* Exercise objective: Copy every line from the data below in which the string "occupations" can be found.

Stored data entries
§

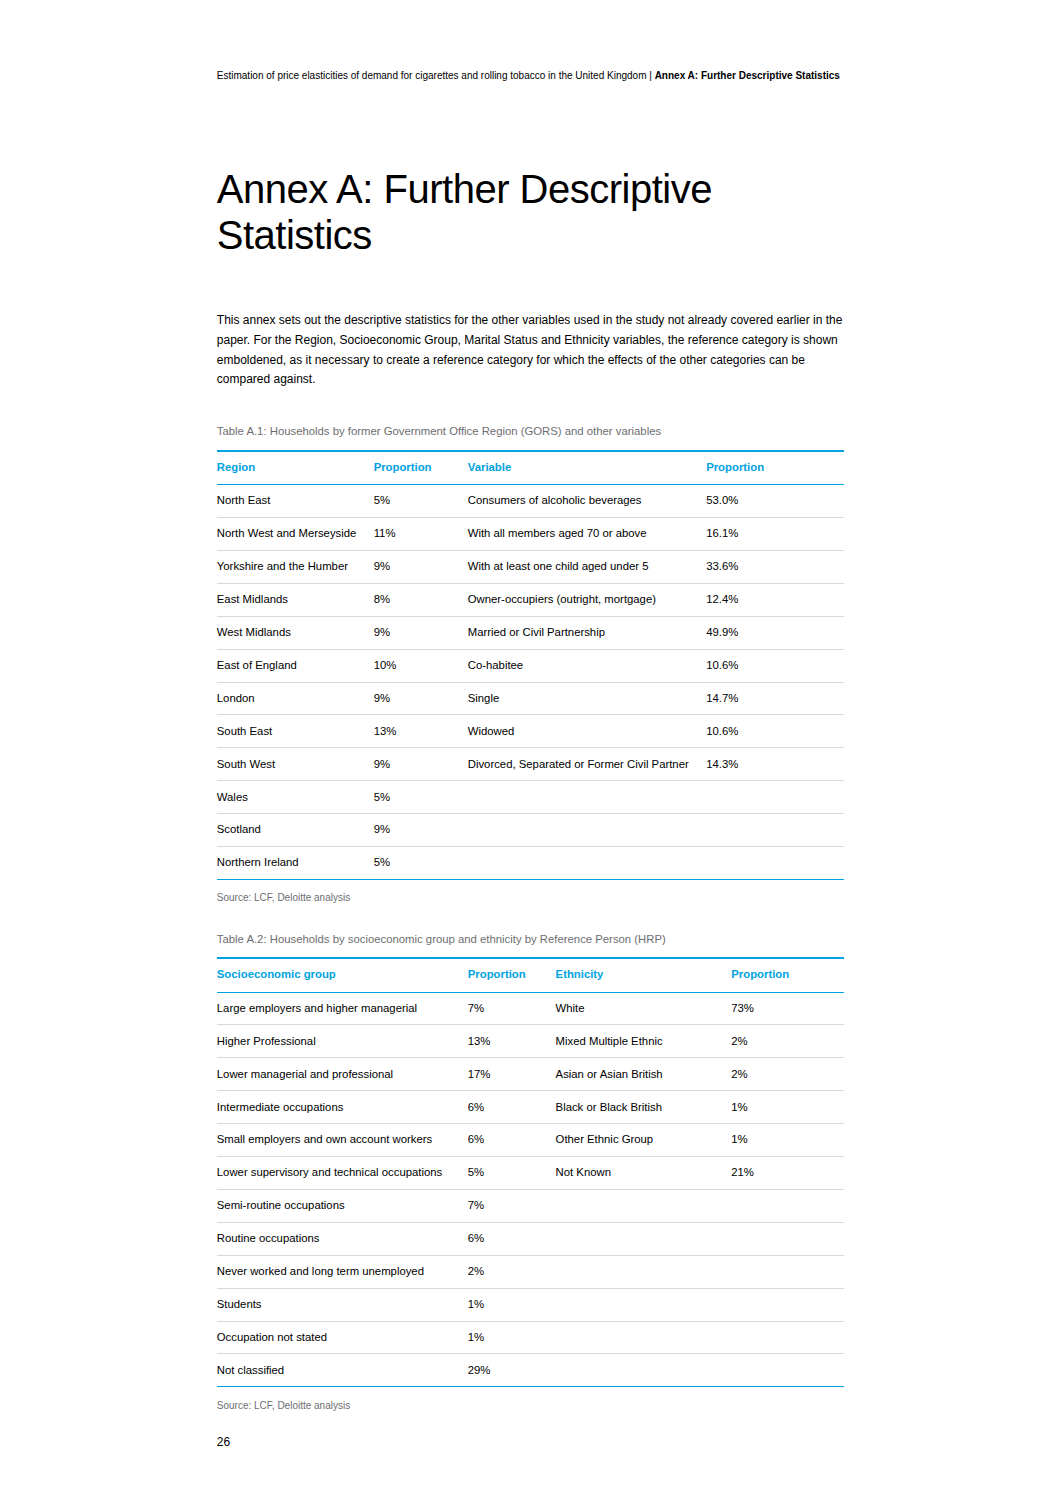Estimation of price elasticities of demand for cigarettes and rolling tobacco in the United Kingdom | Annex A: Further Descriptive Statistics
Annex A: Further Descriptive Statistics
This annex sets out the descriptive statistics for the other variables used in the study not already covered earlier in the paper. For the Region, Socioeconomic Group, Marital Status and Ethnicity variables, the reference category is shown emboldened, as it necessary to create a reference category for which the effects of the other categories can be compared against.
Table A.1: Households by former Government Office Region (GORS) and other variables
| Region | Proportion | Variable | Proportion |
| --- | --- | --- | --- |
| North East | 5% | Consumers of alcoholic beverages | 53.0% |
| North West and Merseyside | 11% | With all members aged 70 or above | 16.1% |
| Yorkshire and the Humber | 9% | With at least one child aged under 5 | 33.6% |
| East Midlands | 8% | Owner-occupiers (outright, mortgage) | 12.4% |
| West Midlands | 9% | Married or Civil Partnership | 49.9% |
| East of England | 10% | Co-habitee | 10.6% |
| London | 9% | Single | 14.7% |
| South East | 13% | Widowed | 10.6% |
| South West | 9% | Divorced, Separated or Former Civil Partner | 14.3% |
| Wales | 5% | | |
| Scotland | 9% | | |
| Northern Ireland | 5% | | |
Source: LCF, Deloitte analysis
Table A.2: Households by socioeconomic group and ethnicity by Reference Person (HRP)
| Socioeconomic group | Proportion | Ethnicity | Proportion |
| --- | --- | --- | --- |
| Large employers and higher managerial | 7% | White | 73% |
| Higher Professional | 13% | Mixed Multiple Ethnic | 2% |
| Lower managerial and professional | 17% | Asian or Asian British | 2% |
| Intermediate occupations | 6% | Black or Black British | 1% |
| Small employers and own account workers | 6% | Other Ethnic Group | 1% |
| Lower supervisory and technical occupations | 5% | Not Known | 21% |
| Semi-routine occupations | 7% | | |
| Routine occupations | 6% | | |
| Never worked and long term unemployed | 2% | | |
| Students | 1% | | |
| Occupation not stated | 1% | | |
| Not classified | 29% | | |
Source: LCF, Deloitte analysis
26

§

* Output of the exercise:
| Intermediate occupations | 6% | Black or Black British | 1% |
| Lower supervisory and technical occupations | 5% | Not Known | 21% |
| Semi-routine occupations | 7% | | |
| Routine occupations | 6% | | |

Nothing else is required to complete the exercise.